A Bruxelles, Nuit Debout se décline sous le lampadaire

Une équipe d’irréductibles bruxellois s’organise depuis le début de Nuit Debout pour faire vivre le mouvement dans la capitale belge.

Ils sont peu nombreux mais l’énergie et le temps qu’ils y mettent donnent envie de les soutenir. Ils, ce sont les Nuitdeboutistes de Bruxelles. Ils sont une bonne dizaine quand je les rencontre, samedi soir dernier. Ils viennent de quitter la place du Mont des Arts, où ils se retrouvent presque tous les soirs pour porter la déclinaison belge de la “convergence des luttes”. Ils vont se mettre au chaud dans un bar et organiser les prochaines étapes de leur action. Ils sont jeunes – ils ont entre 17 et 35 ans – motivés et animés de cette même envie de faire bouger les choses que les citoyens engagés que j’ai pu rencontrer Place de la République.

Un mouvement plus grand qu’eux

J’arrive à peine, décision est prise d’aller chez l’un d’eux – absent de la place ce soir-là – pour finir la soirée. On s’organise en petit convoi. Deux petites notes d’ambiance tirées du trajet, saugrenues et oniriques. La musique slovène qui résonne dans la voiture de Tortue. Et la pause ravitaillement chez un “Paki” à Molenbeek. Bruxelles n’est pas ma ville mais à ce moment précis, avec eux, je me sens chez moi.

Le pauvre hôte voit débarquer par grappes toute la troupe, dont une bonne partie de gens qu’il ne connaît pas. Il tente de nous faire taire, son coloc – pas du tout concerné par la “lutte” – dort, pour l’instant, à poings fermés. Je profite du petit comité pour poser plein de questions. J’ai envie de savoir qui ils sont, pourquoi ils sont là. Ils ne comprennent pas très bien si je suis journaliste ou pas, sympathisante, spectatrice ou aussi actrice. J’essaie de leur expliquer que je suis tout ça à la fois.

Tâche demandée A:
D'après le texte extrait, entre quels âges se situent les Nuitdeboutistes de Bruxelles ?
Tâche demandée B:
Traduisez en anglais cette phrase du texte sur Nuit Debout à Bruxelles : « Bruxelles n’est pas ma ville mais à ce moment précis, avec eux, je me sens chez moi. »

Lignes de données:
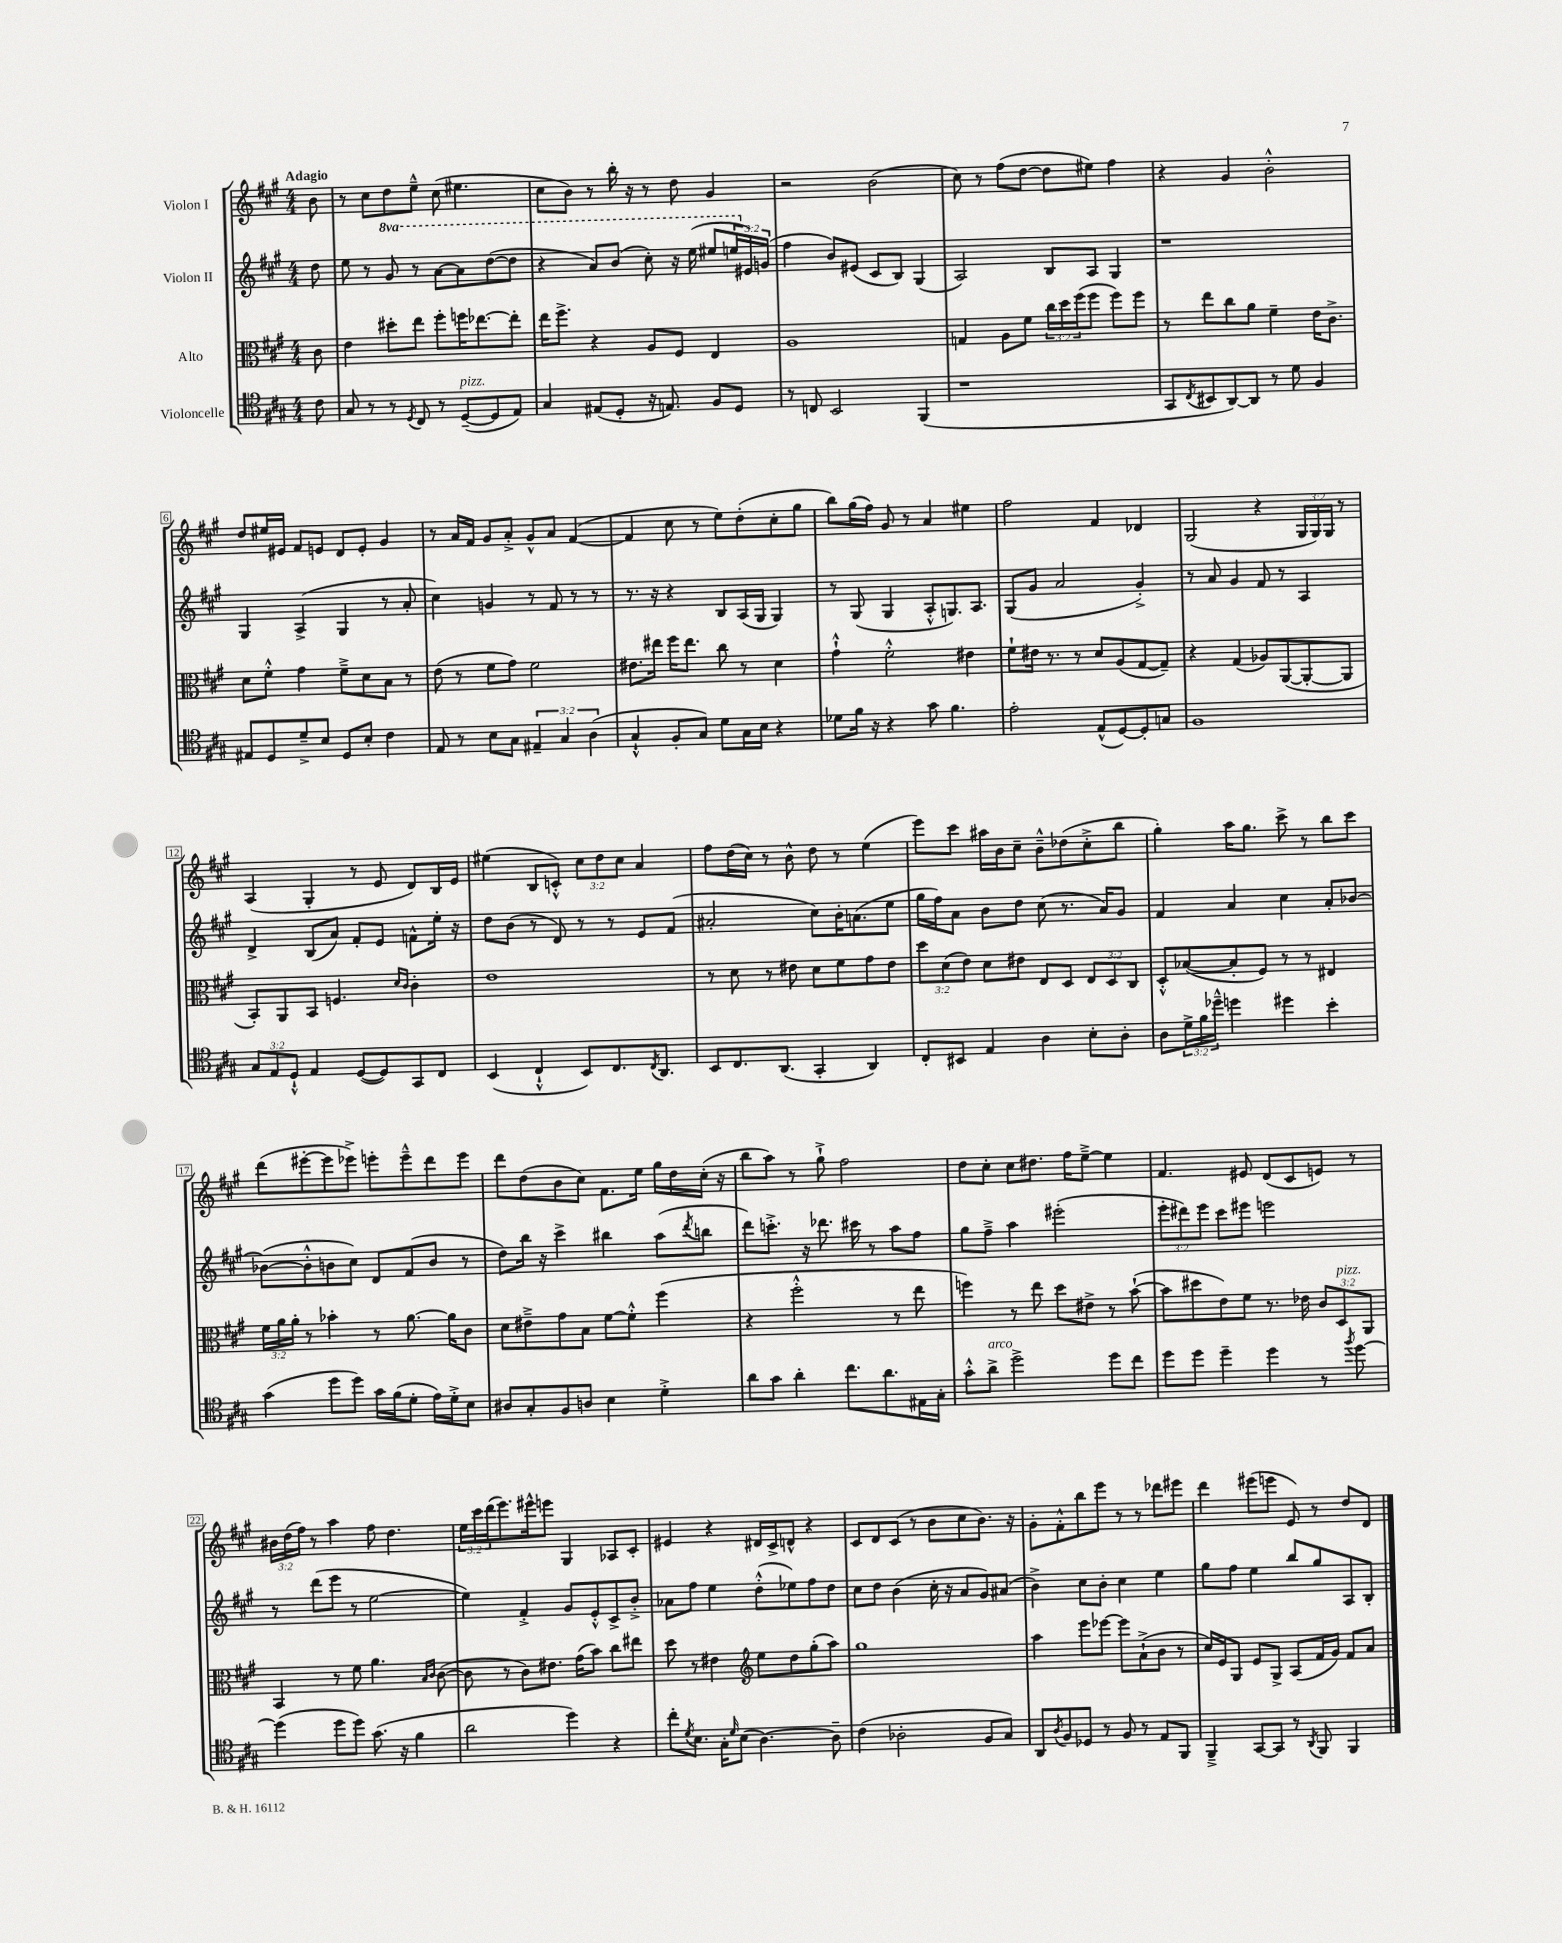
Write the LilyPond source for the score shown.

Réponse rédigée A:
Ils ont entre 17 et 35 ans.

Réponse rédigée B:
Brussels is not my city, but at that precise moment, with them, I feel at home.